Alors, durant toute la nuit, je jetai ces trésors dans la rue.
Au matin, des voyageurs vinrent ; ils les ramassèrent et les emportèrent dans des pays lointains.
4
Hélas ! Pourquoi ont-ils bâti ma maison au bord de la route qui mène à la cité ?
Ils amarrent leurs bateaux tout chargés, près de mes arbres.
Ils vont et viennent et errent à leur guise.
Je m’assieds et je les surveille ; mes heures se consument.
Je ne puis les chasser. Et ainsi passent mes jours.
Nuit et jour leurs pas résonnent à ma porte.
En vain je leur crie : « Je ne vous connais pas. »
Je touche les uns, je sens l’odeur des autres ; j’ai ceux-ci dans le sang de mes veines et ceux-là hantent mes rêves.
Les chasser, je ne puis ; je les appelle et je leur dis : « Que ceux qui le voudront, viennent dans ma maison. Oui, qu’ils viennent. »
Au matin, la cloche sonne dans le temple.
Ils viennent avec des paniers dans leurs mains.
Leurs pieds sont rougis. La première lueur de l’aube éclaire leur visage.
Les chasser je ne puis ; je les appelle et je leur dis : « Venez dans mon jardin pour y cueillir des fleurs. Venez. »
À midi le gong résonne à la grille du palais.
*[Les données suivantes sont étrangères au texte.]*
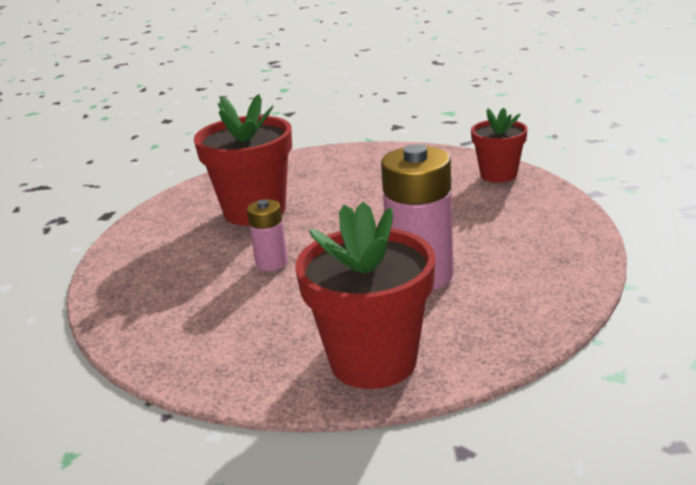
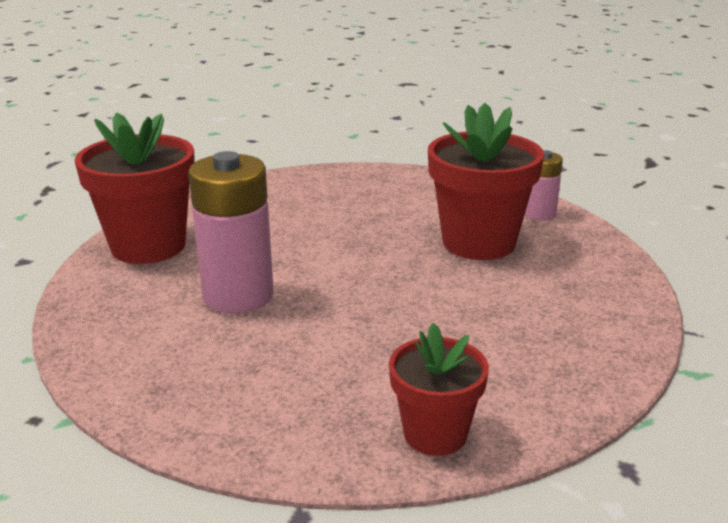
camera: 110 degrees right, 0 degrees up
(271, 263) = (351, 234): pink battery -> pink battery (540, 214)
Je ne sais pourquoi ils quittent leur travail et s’attardent près de ma haie.
Les fleurs dans leurs cheveux sont pâles et fanées ; les notes de leurs flûtes sont languissantes.
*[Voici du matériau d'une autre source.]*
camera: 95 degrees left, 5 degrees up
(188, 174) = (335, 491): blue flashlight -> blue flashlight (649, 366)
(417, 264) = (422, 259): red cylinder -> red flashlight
Les chasser, je ne puis ; je les appelle et je leur dit : « L’ombre est fraîche sous mes arbres. Venez, amis. »
La nuit les grillons chantent dans les bois.
Qui vient lentement vers ma porte, y frapper doucement ?
Je vois vaguement le visage… Aucun mot n’est prononcé.
Le silence du ciel est partout alentour.
Chasser mon hôte silencieux, je ne le puis ;
Je regarde son visage dans la nuit et des heures de rêve passent.
5
Je ne puis trouver le repos.
J’ai soif d’infini.
Mon âme languissante aspire aux inconnus lointains.
Grand Au-Delà, Ô le poignant appel de ta flûte !
J’oublie, j’oublie toujours que je n’ai pas d’ailes pour voler, que je suis éternellement attaché à la terre.
Mon âme est ardente et le sommeil me fuit ; je suis un étranger dans un pays étrange !
Tu murmures à mon oreille un espoir impossible.